You can do this pretty easily with the Cache and Timer classes built into .NET. The Timer runs on a separate thread.
And I actually wrote a very small wrapper library called WebCacheHelper which exposes this functionality in an overloaded constructor. The library also serves as a strongly typed wrapper around the Cache object.
Here's an example of how you could do this...
public readonly static WebCacheHelper.Cache<int> RegisteredUsersCount =
new WebCacheHelper.Cache<int>(new TimeSpan(0, 5, 0), () => GetRegisteredUsersCount());
This has a lazy loading aspect to it where GetRegisteredUsersCount() will be executed on the calling thread the instant that RegisteredUsersCount is first accessed. However, after that it's executed every 5 minutes on a background thread. This means that the only user who will be penalized with a slow wait time will be the very first user.
Then getting the value is as simple as referencing RegisteredUsersCount.Value.
Yeah you could just cache the most frequently accessed data when your app starts but that still means the first user to trigger that would "take the hit" as you say (assuming inproc cache of course).

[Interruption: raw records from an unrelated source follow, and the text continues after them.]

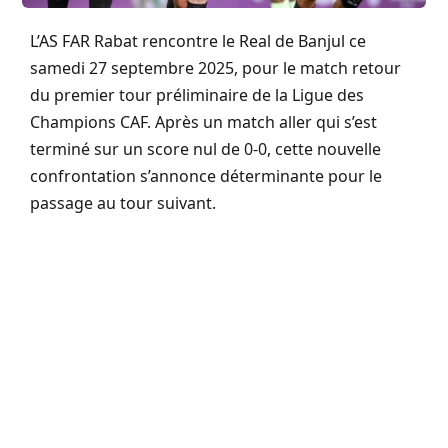
L’AS FAR Rabat rencontre le Real de Banjul ce
samedi 27 septembre 2025, pour le match retour
du premier tour préliminaire de la Ligue des
Champions CAF. Après un match aller qui s’est
terminé sur un score nul de 0-0, cette nouvelle
confrontation s’annonce déterminante pour le
passage au tour suivant.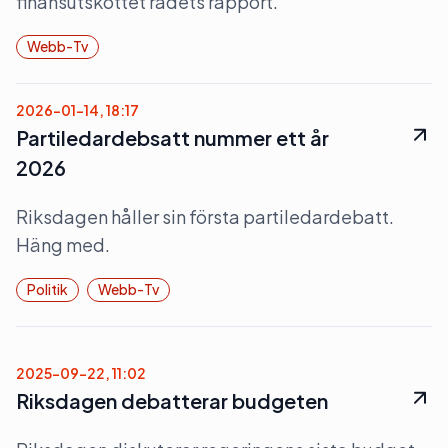
finansutskottet rådets rapport.
Webb-Tv
2026-01-14, 18:17
Partiledardebsatt nummer ett år
2026
Riksdagen håller sin första partiledardebatt.
Häng med.
Politik
Webb-Tv
2025-09-22, 11:02
Riksdagen debatterar budgeten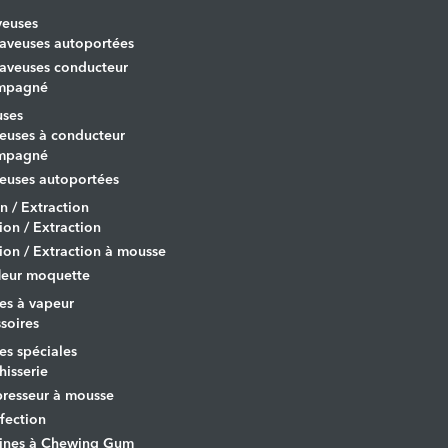
veuses
aveuses autoportées
aveuses conducteur
mpagné
uses
euses à conducteur
mpagné
euses autoportées
on / Extraction
tion / Extraction
tion / Extraction à mousse
leur moquette
es à vapeur
soires
s spéciales
hisserie
resseur à mousse
fection
ines à Chewing Gum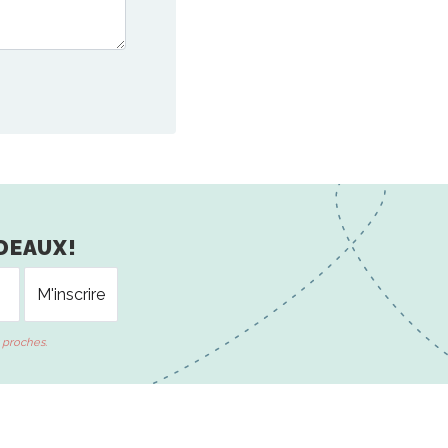
DEAUX!
 proches.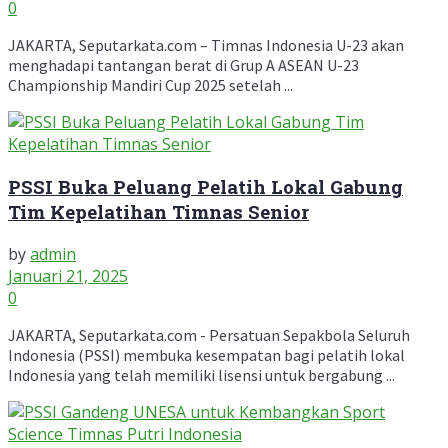
0
JAKARTA, Seputarkata.com – Timnas Indonesia U-23 akan
menghadapi tantangan berat di Grup A ASEAN U-23
Championship Mandiri Cup 2025 setelah ...
PSSI Buka Peluang Pelatih Lokal Gabung
Tim Kepelatihan Timnas Senior
by
admin
Januari 21, 2025
0
JAKARTA, Seputarkata.com - Persatuan Sepakbola Seluruh
Indonesia (PSSI) membuka kesempatan bagi pelatih lokal
Indonesia yang telah memiliki lisensi untuk bergabung ...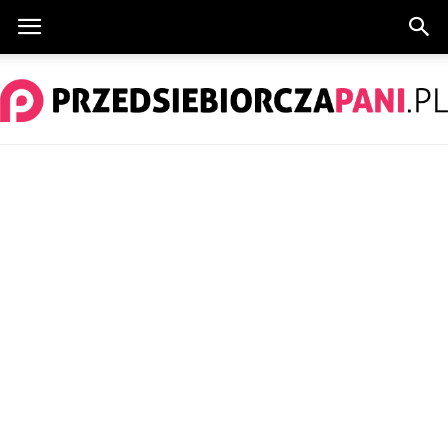
PrzedsiebiorczaPani.pl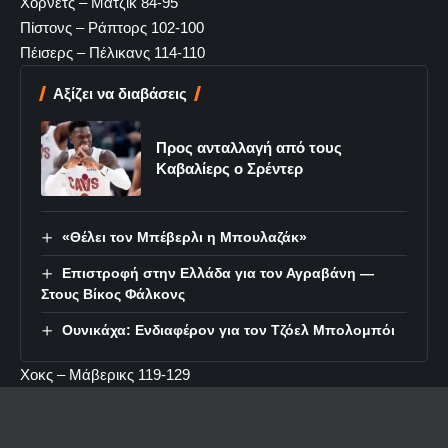
Χόρνετς – Μάτζικ 84-95
Πίστονς – Ράπτορς 102-100
Πέισερς – Πέλικανς 114-110
Αξίζει να διαβάσεις
Προς ανταλλαγή από τους
Καβαλίερς ο Σρέντερ
«Θέλει τον Μπέβερλι η Μπουλαζάκ»
Επιστροφή στην Ελλάδα για τον Αγραβάνη —
Στους Βίκος Φάλκονς
Ουνικάχα: Ενδιαφέρον για τον Τζόελ Μπολομπόι
Χοκς – Μάβερικς 119-129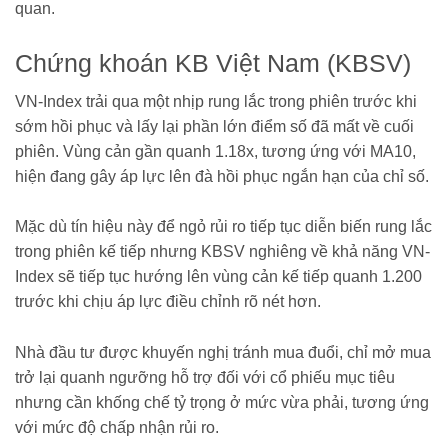
quan.
Chứng khoán KB Việt Nam (KBSV)
VN-Index trải qua một nhịp rung lắc trong phiên trước khi
sớm hồi phục và lấy lại phần lớn điểm số đã mất về cuối
phiên. Vùng cản gần quanh 1.18x, tương ứng với MA10,
hiện đang gây áp lực lên đà hồi phục ngắn hạn của chỉ số.
Mặc dù tín hiệu này để ngỏ rủi ro tiếp tục diễn biến rung lắc
trong phiên kế tiếp nhưng KBSV nghiêng về khả năng VN-
Index sẽ tiếp tục hướng lên vùng cản kế tiếp quanh 1.200
trước khi chịu áp lực điều chỉnh rõ nét hơn.
Nhà đầu tư được khuyến nghị tránh mua đuổi, chỉ mở mua
trở lại quanh ngưỡng hỗ trợ đối với cổ phiếu mục tiêu
nhưng cần khống chế tỷ trọng ở mức vừa phải, tương ứng
với mức độ chấp nhận rủi ro.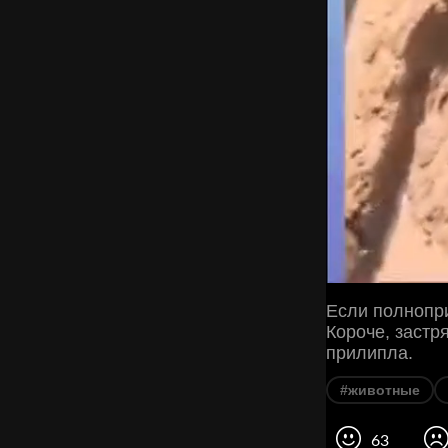
Если полнопри
Короче, застр
прилипла.
#животные
63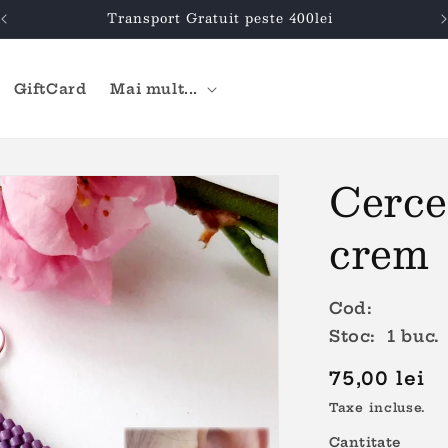
Transport Gratuit peste 400lei
GiftCard
Mai mult...
Cerce
crem
Cod:
Stoc: 1 buc.
Preț
75,00 lei
obișnuit
Taxe incluse.
Cantitate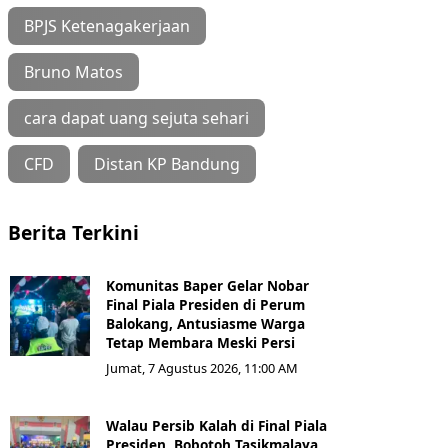
BPJS Ketenagakerjaan
Bruno Matos
cara dapat uang sejuta sehari
CFD
Distan KP Bandung
Berita Terkini
Komunitas Baper Gelar Nobar
Final Piala Presiden di Perum
Balokang, Antusiasme Warga
Tetap Membara Meski Persi
Jumat, 7 Agustus 2026, 11:00 AM
Walau Persib Kalah di Final Piala
Presiden, Bobotoh Tasikmalaya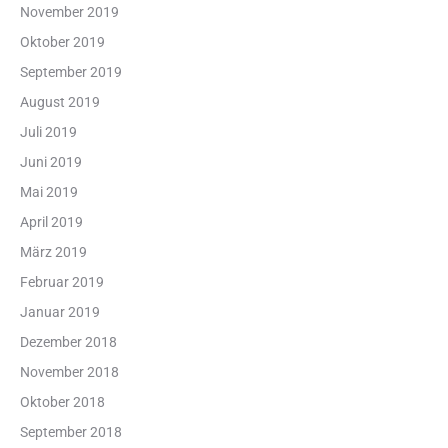
November 2019
Oktober 2019
September 2019
August 2019
Juli 2019
Juni 2019
Mai 2019
April 2019
März 2019
Februar 2019
Januar 2019
Dezember 2018
November 2018
Oktober 2018
September 2018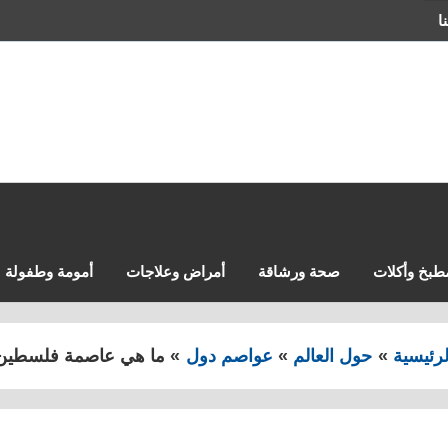
ا
طبخ وأكلات
صحة ورشاقة
أمراض وعلاجات
أمومة وطفولة
لرئيسية
حول العالم
عواصم دول
ما هي عاصمة فلسطين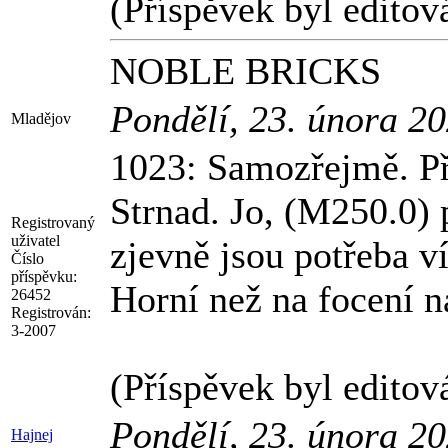
(Příspěvek byl edito
NOBLE BRICKS
Pondělí, 23. února 2
Mladějov
1023: Samozřejmě. Př
Strnad. Jo, (M250.0) 
Registrovaný
uživatel
zjevně jsou potřeba v
Číslo
příspěvku:
Horní než na focení 
26452
Registrován:
3-2007
(Příspěvek byl editov
Pondělí, 23. února 2
Hajnej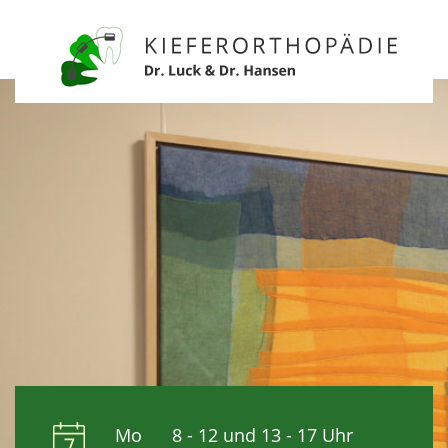
Mo 8 - 12 und 13 - 17 Uhr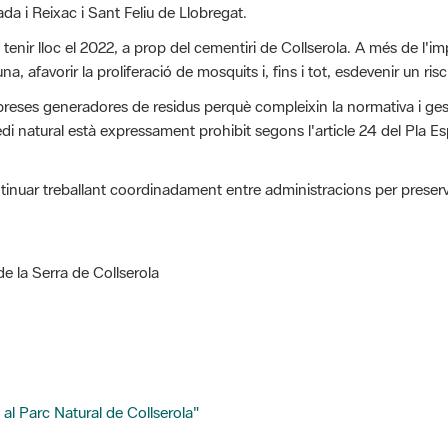
nir lloc el 2022, a prop del cementiri de Collserola. A més de l'impa
a, afavorir la proliferació de mosquits i, fins i tot, esdevenir un ris
mpreses generadores de residus perquè compleixin la normativa i gesti
i natural està expressament prohibit segons l'article 24 del Pla Esp
inuar treballant coordinadament entre administracions per preserva
de la Serra de Collserola
al Parc Natural de Collserola"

What I do in this situation is using a CacheTable in db to cache the latest data, and running a background job (with a windows service. in a shared environment you can use threads also) that refreshes the data on the table.
There is a very little posibility to show user a blank screen. I eliminate this by also caching via asp.net cache for 1 minute.
Don't know if it's a bad design, but it's working great without a problem on a highly used web site.